WORK TASK —
Print what the records say exactly, and omit the pictures.

DATA LISTING —
__________________________________________________
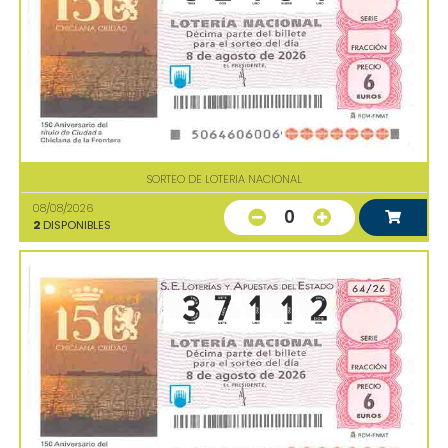
SORTEO DE LOTERIA NACIONAL
08/08/2026
0
2
DISPONIBLES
__________________________________________________
TASK RESPONSE —
SORTEO DE LOTERIA NACIONAL
08/08/2026
0
2
DISPONIBLES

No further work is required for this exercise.